### Task inputs
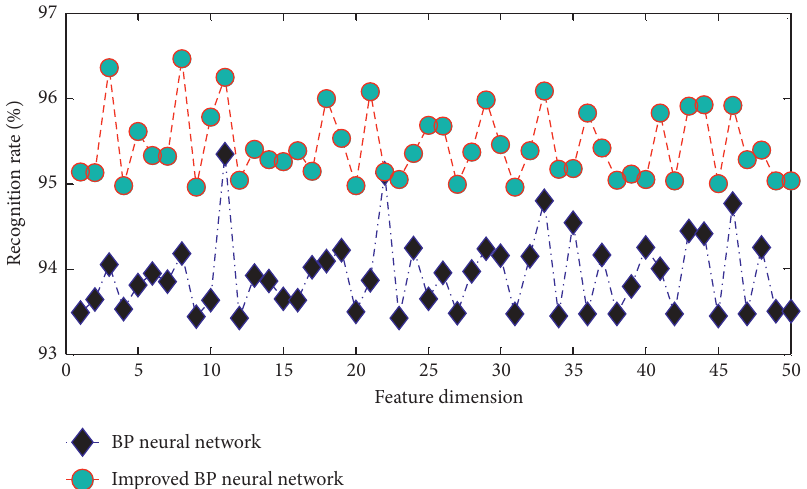
Figure 9: Comparison of the recognition effect of arbitrary 1000 test images.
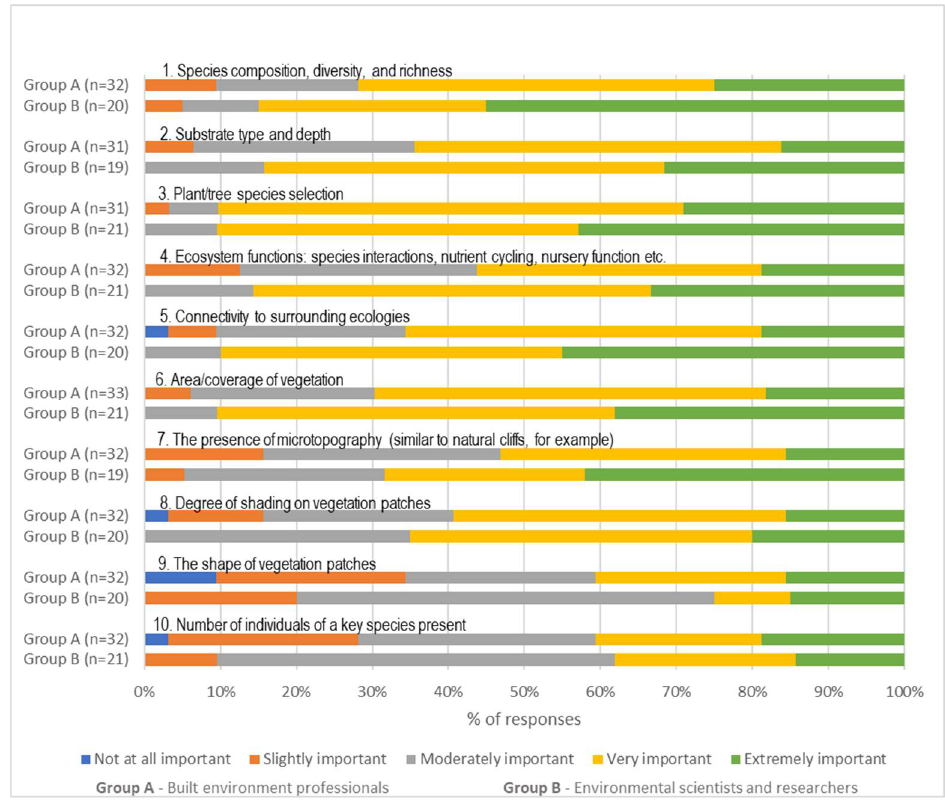
Figure 13. Parameters for assessing building-related habitat provisioning strategies.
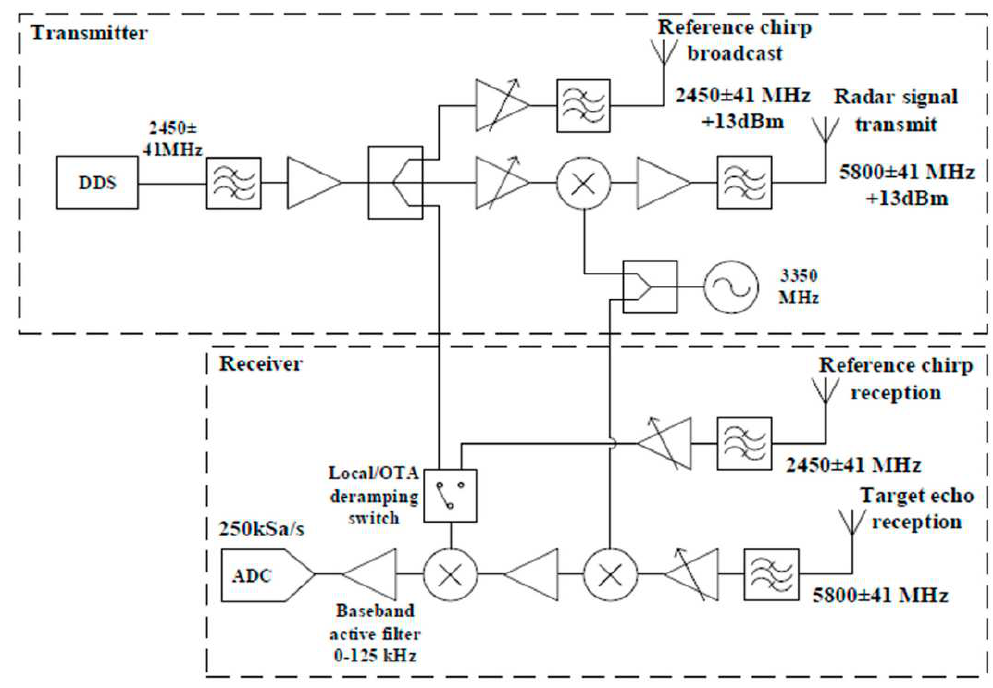
Figure 10. Topology of the FMCW radar used to detect humans through a wall [121].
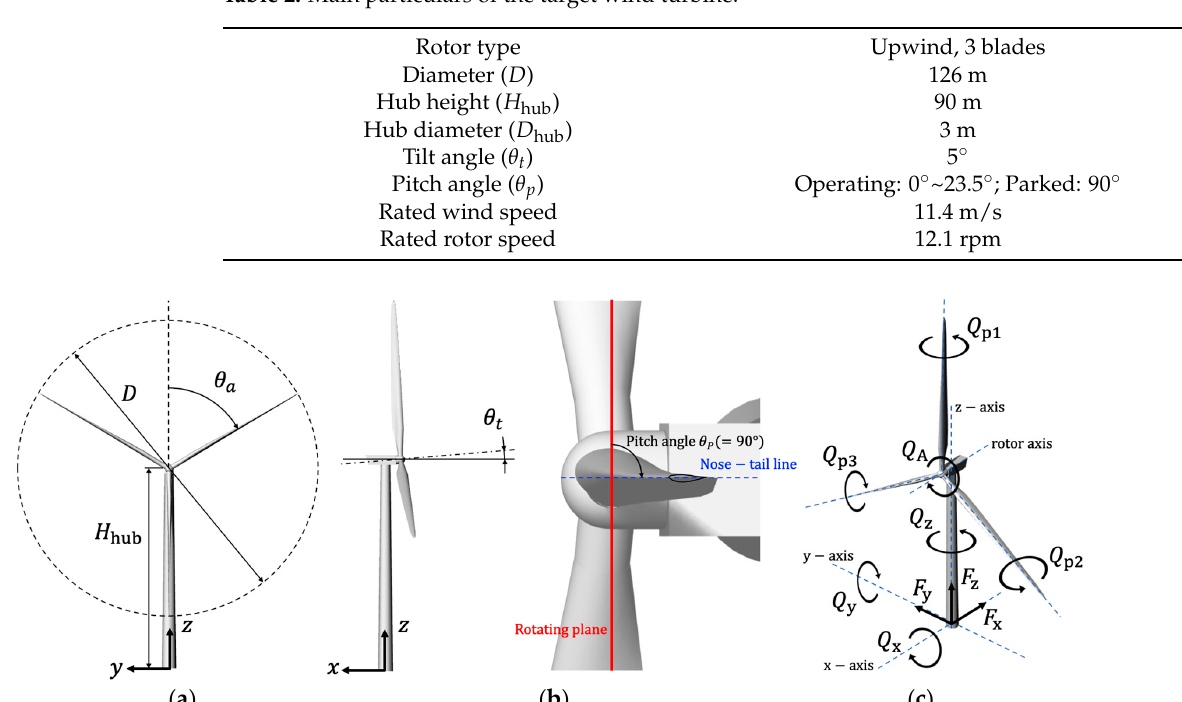
Table 2. Main particulars of the target wind turbine. Figure 8. Time history of wind speed in a gust period.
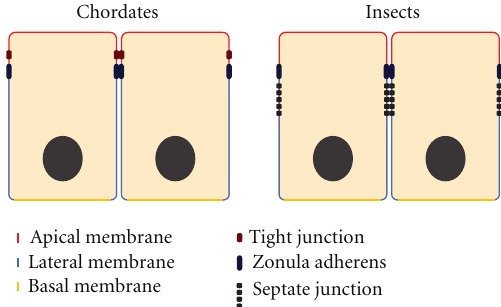
Figure 1: Organization of epithelial tissues. Epithelial cells are polarized along an apical-basal axis. The apical domain faces a lumen or the environment, the lateral domain contacts neighboring cells, and the basal domain is anchored to the basement membrane. This polarized architecture sustains unidirectional functions, such as vectorial transport. The apical and lateral domains are segregated by the zonula adherens, which is a circumferential adherens junc- tion maintaining intercellular adhesion within epithelial tissues. In chordates epithelia, paracellular di ff usion is limited by tight junctions, which sit apical to the zonula adherens. In insect, this sealing function is assumed by septate junctions that are established basal to the zonula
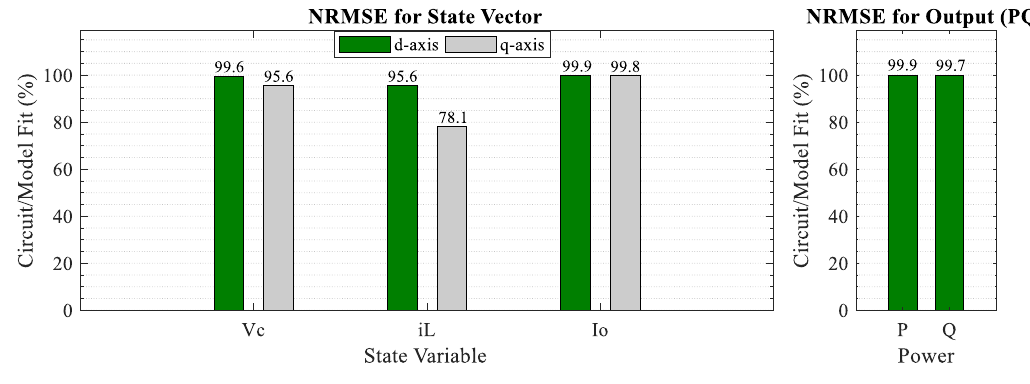
Figure 7. State-vector waveforms for the mathematical model and the circuit in grid-connected mode. ( a ) dq frame. ( b ) ABC frame.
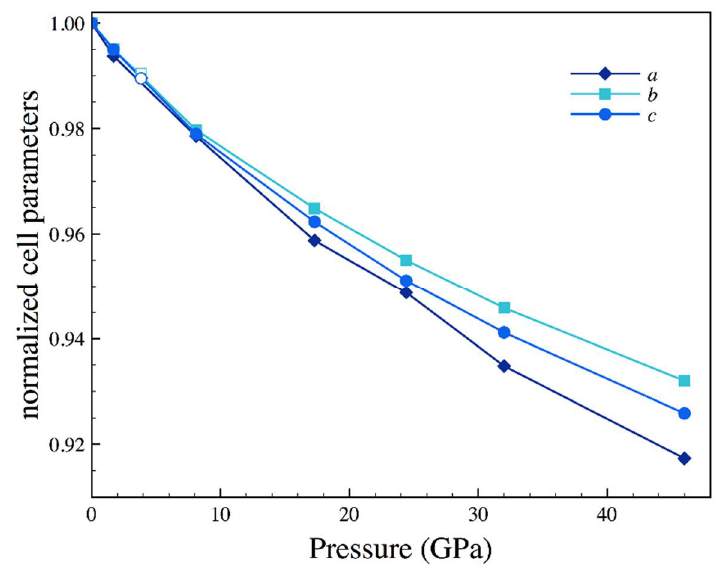
Figure 4. Bulk compressibility of FeSe 2 . The blue symbol shows data collected at ambient pressure in DAC and cryostat. The blue line shows a second order Birch–Murnaghan EoS fit, the red line a third order Birch–Murnaghan EoS fit (see text).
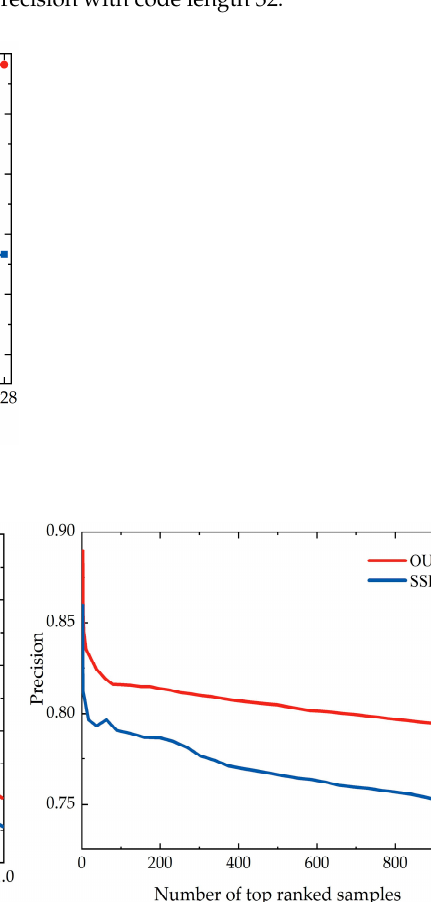
Figure 12. Precision–recall curves and top-N precision with code length 32 on visual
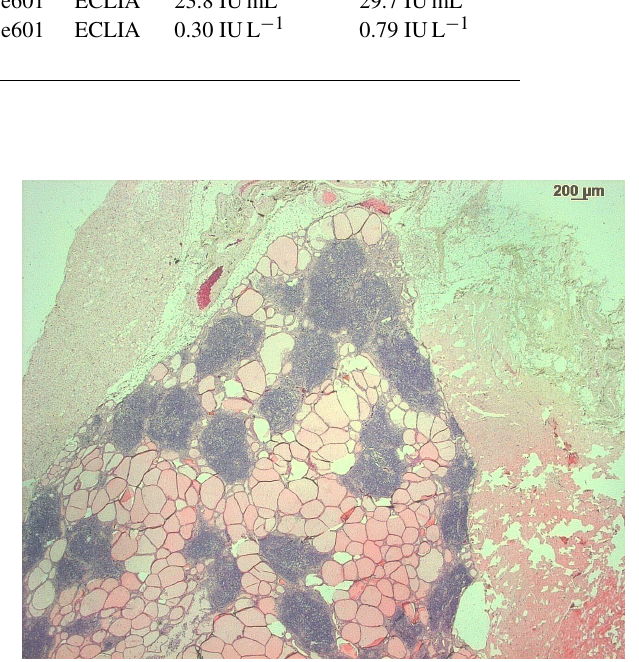
Figure 2. H&E stain of the thyroid gland of a rhesus macaque with chronic lymphocytic thyroiditis: the thyroid gland is disrupted by multifocal to coalescing foci of lymphocytic inflammatory infil-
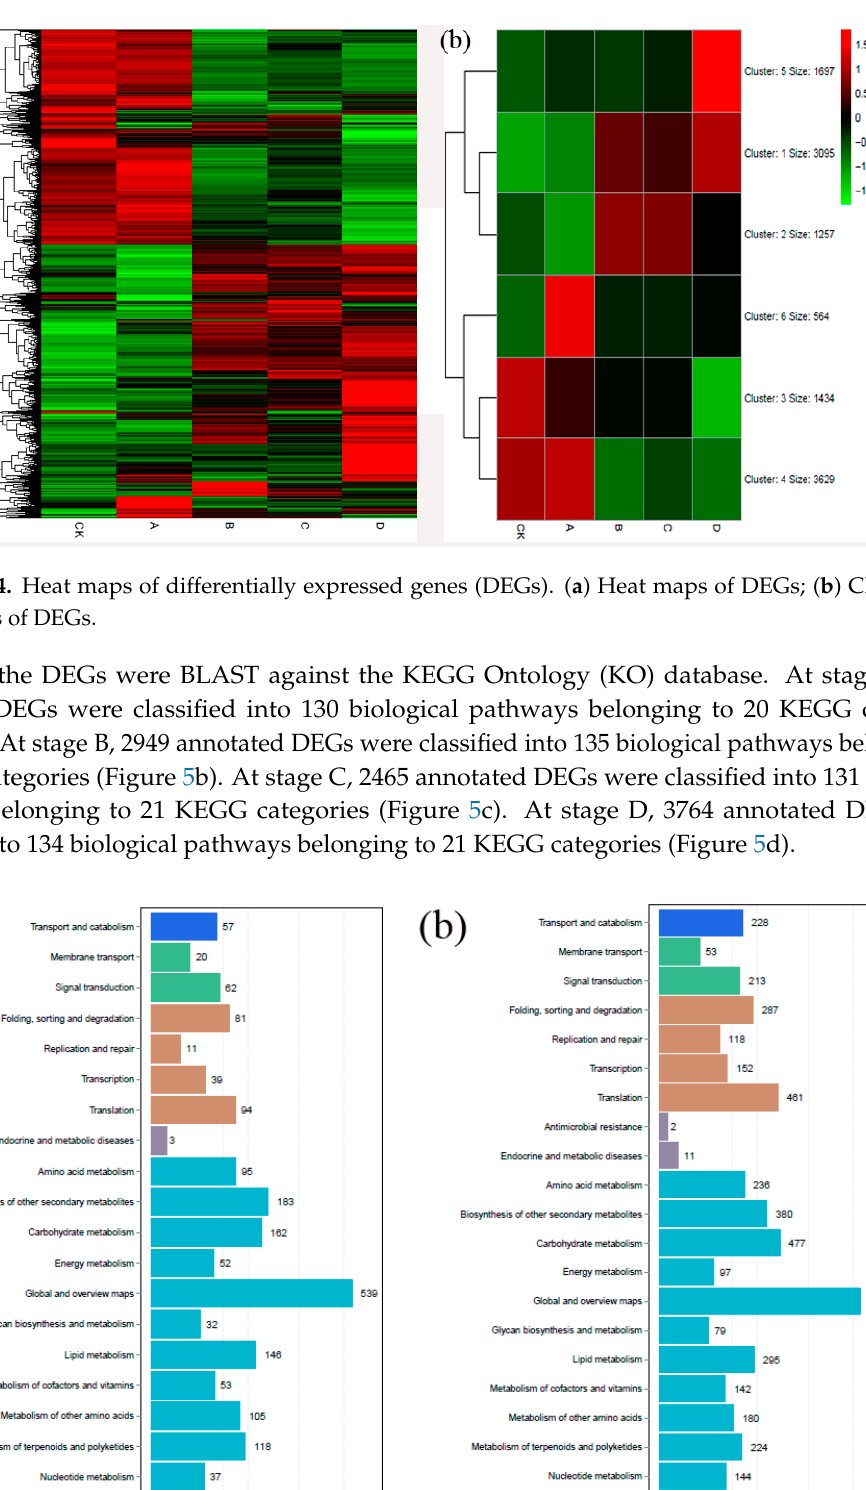
Figure 5. KEGG analysis of DEGs. ( a ) KEGG analysis of DEGs at stage A; ( b ) KEGG analysis of DEGs at stage B; ( c ) KEGG analysis of DEGs at stage C; ( d ) KEGG analysis of DEGs at stage D. We also used the Benjamini and Hochberg (BH) multiple test correction to analyze KEGG enrichment for all of the DEGs in four stages ( p < 0.05, FDR < 0.05). Enrichment of “plant–pathogen interaction”, “Plant hormone signal transduction”, and “phenylpropanoid biosynthesis” was found with a threshold of false discovery rate (FDR) < 0.05 (Figure 6). Furthermore, sesquiterpenoid and triterpenoid biosynthesis; stilbenoid, diarylheptanoid, and gingerol biosynthesis; flavonoid biosynthesis; and peroxisome were also found with a threshold of p < 0.05 (Figure 6).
######
Each line from the beginning of the entries up to and including the one containing "Figure 12. Precision–recall" must be restated exactly. Pictures are to be left out.

Output:
Figure 9: Comparison of the recognition effect of arbitrary 1000 test images.
Figure 13. Parameters for assessing building-related habitat provisioning strategies.
Figure 10. Topology of the FMCW radar used to detect humans through a wall [121].
Table 2. Main particulars of the target wind turbine. Figure 8. Time history of wind speed in a gust period.
Figure 1: Organization of epithelial tissues. Epithelial cells are polarized along an apical-basal axis. The apical domain faces a lumen or the environment, the lateral domain contacts neighboring cells, and the basal domain is anchored to the basement membrane. This polarized architecture sustains unidirectional functions, such as vectorial transport. The apical and lateral domains are segregated by the zonula adherens, which is a circumferential adherens junc- tion maintaining intercellular adhesion within epithelial tissues. In chordates epithelia, paracellular di ff usion is limited by tight junctions, which sit apical to the zonula adherens. In insect, this sealing function is assumed by septate junctions that are established basal to the zonula
Figure 7. State-vector waveforms for the mathematical model and the circuit in grid-connected mode. ( a ) dq frame. ( b ) ABC frame.
Figure 4. Bulk compressibility of FeSe 2 . The blue symbol shows data collected at ambient pressure in DAC and cryostat. The blue line shows a second order Birch–Murnaghan EoS fit, the red line a third order Birch–Murnaghan EoS fit (see text).
Figure 12. Precision–recall curves and top-N precision with code length 32 on visual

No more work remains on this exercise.